3.6.2. Detection of the Gene Clusters

The whole genome sequence of D. abyssi MT1.1^T was mined using antiSMASH 5.1.0 (“Antibiotic and Secondary Metabolites Analysis Shell”) [20], while the NCBI GenBank annotation pipeline and RAST were used for the detection of proteins and genes responsible for adaptation.

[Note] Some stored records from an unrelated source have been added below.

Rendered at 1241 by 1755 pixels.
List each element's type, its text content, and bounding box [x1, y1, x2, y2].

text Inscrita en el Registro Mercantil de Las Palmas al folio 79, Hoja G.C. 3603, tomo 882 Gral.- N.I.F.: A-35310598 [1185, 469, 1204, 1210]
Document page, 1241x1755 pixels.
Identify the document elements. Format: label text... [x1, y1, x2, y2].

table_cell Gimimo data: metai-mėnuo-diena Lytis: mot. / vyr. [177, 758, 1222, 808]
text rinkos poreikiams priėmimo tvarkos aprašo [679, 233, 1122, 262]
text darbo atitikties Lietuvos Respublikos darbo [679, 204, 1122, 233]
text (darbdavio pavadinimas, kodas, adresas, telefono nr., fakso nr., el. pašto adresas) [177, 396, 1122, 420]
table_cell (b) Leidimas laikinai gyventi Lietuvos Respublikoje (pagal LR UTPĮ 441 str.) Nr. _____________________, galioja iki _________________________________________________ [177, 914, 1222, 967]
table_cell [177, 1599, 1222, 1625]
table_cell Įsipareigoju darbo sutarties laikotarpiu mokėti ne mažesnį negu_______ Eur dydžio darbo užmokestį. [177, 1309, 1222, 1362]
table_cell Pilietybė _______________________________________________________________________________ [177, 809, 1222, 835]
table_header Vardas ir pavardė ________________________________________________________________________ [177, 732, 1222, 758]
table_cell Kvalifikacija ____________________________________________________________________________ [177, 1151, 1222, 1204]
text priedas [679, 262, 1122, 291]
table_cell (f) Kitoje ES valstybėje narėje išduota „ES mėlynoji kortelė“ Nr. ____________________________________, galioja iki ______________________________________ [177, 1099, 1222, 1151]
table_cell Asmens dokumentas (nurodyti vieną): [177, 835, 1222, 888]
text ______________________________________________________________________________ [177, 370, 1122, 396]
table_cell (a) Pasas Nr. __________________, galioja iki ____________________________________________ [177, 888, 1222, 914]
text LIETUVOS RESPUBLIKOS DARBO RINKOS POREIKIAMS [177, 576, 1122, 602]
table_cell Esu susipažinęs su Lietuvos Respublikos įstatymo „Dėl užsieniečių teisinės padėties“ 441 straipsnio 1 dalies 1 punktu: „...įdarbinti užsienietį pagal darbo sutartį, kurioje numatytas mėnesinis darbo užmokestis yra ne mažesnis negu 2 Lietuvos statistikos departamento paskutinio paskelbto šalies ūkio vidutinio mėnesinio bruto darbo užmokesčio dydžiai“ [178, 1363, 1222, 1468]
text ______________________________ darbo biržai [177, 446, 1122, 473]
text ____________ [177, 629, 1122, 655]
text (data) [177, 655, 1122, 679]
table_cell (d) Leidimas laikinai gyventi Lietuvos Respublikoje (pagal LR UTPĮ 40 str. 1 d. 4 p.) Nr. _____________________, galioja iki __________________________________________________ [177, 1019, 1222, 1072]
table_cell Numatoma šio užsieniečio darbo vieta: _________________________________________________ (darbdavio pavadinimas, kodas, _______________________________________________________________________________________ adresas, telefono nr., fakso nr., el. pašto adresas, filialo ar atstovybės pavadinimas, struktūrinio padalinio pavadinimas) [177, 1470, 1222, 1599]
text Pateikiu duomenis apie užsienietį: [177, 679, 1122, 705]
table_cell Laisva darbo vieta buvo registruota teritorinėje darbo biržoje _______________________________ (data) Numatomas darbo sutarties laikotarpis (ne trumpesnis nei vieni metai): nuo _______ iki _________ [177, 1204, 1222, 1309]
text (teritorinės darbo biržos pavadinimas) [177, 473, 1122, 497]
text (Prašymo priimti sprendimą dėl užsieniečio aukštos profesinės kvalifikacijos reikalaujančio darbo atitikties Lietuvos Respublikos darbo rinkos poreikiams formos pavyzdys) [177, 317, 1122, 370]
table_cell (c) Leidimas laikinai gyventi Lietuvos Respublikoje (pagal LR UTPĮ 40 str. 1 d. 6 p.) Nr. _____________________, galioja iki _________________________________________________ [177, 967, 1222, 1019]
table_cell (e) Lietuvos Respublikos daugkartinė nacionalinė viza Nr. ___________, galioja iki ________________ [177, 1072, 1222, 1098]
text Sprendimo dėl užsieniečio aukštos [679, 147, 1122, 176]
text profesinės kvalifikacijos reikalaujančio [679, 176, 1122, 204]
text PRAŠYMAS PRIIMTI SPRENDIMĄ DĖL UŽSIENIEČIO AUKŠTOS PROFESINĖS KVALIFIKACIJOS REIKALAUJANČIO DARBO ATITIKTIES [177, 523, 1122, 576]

3.6.3. Genbank Accession Number

This Whole Genome Shotgun sequence was deposited at DDBJ/ENA/GenBank under accession number QWLM00000000. The version described in this paper is version QWLM01000000.

4. Conclusions

Dermacoccus abyssi strain MT1.1^T is an example of a deep marine strain with a genome that harbors six uncharacterized secondary metabolite-biosynthetic gene clusters. The strain produces a unique family of phenazines, the dermacozines, including dermacozine M, which was extracted in the present study from a fermentation broth and its structure determined using NMR, high resolution MS, and by structural comparison with previously published dermacozines. Subsequently, data mining of the whole genome sequence of the strain lead to the detection of the phenazine BGC and genes involved in the biosynthesis of the unique dermacozines. The genome of D. abyssi strain MT1.1^T contained five secondary metabolite BGCs in addition to the phenazine one, the analysis of which may lead to the discovery of additional novel bioactive secondary metabolites. Bioinformatic analyses of the genome lead to the identification of putative stress-related genes that provided an insight into how the organism may cope with the environmental conditions that prevail in deep-sea habitats.